Atopic dermatitis (AD) is a multifaceted inflammatory skin condition characterized by the involvement of various cell types, such as keratinocytes, macrophages, neutrophils, and mast cells. Research indicates that flavonoids possess anti-inflammatory properties that may be beneficial in the management of AD. However, the investigation of the glycoside forms for anti-AD therapy is limited. We aimed to assess the ability of quercetin-3-O-glycosides in treating AD-like lesions through in silico-, cell-, and animal-based platforms. The glycosylated flavonols of quercitrin, isoquercitrin, and rutin were used in this study. We also tried to understand the influence of glycone type on the bioactivity and skin delivery of glycosides. The glycosides effectively reduced the overexpression of proinflammatory effectors such as interleukin (IL)-6, chemokine (C-X-C motif) ligand (CXCL)1, CXCL8, regulated upon activation normal T cell expressed and secreted (RANTES), and thymus and activation-regulated chemokine (TARC) in the activated keratinocytes. This reduction could be due to the inhibition of extracellular signal-regulated kinase (ERK) and p38 phosphorylation.
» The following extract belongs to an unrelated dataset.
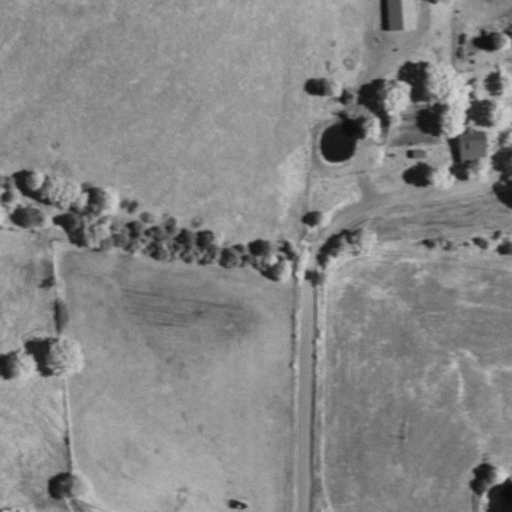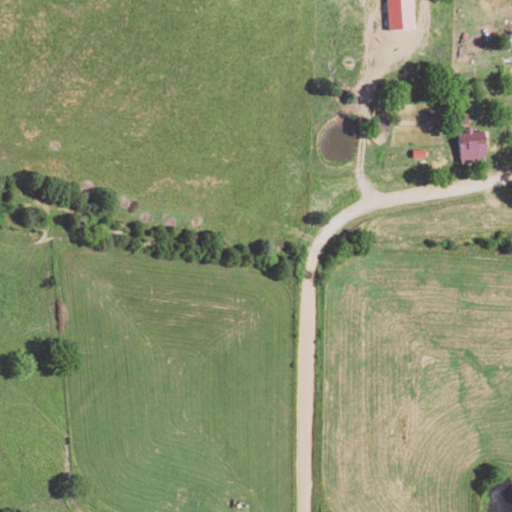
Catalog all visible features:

Isoquercitrin (but not quercitrin and rutin) could arrest the upregulated IL-6 and CCL5 in the macrophage model. The glycosides significantly prevented histamine release from RBL-2H3 cells. The skin absorption examination showed a greater permeation of quercitrin and isoquercitrin than rutin with dual sugar moieties due to the smaller molecular volume and higher lipophilicity. The skin deposition of quercitrin and isoquercitrin was enhanced by about 11-fold in the stripped and delipidized skins, which mimicked AD lesions. The in vivo dinitrochlorobenzene (DNCB)-induced AD mouse model demonstrated less erosion, scaling, and epidermal hyperplasia after topical isoquercitrin treatment. The concentration of cytokines/chemokines in the lesion was decreased by isoquercitrin. These effects were similar to those of tacrolimus ointment. The immunohistochemistry (IHC) displayed the reduction of epidermal hyperproliferation and immune cell infiltration by topical isoquercitrin. The results indicated that the delivery of quercetin glycosides could provide an efficient and safe way to treat AD inflammation.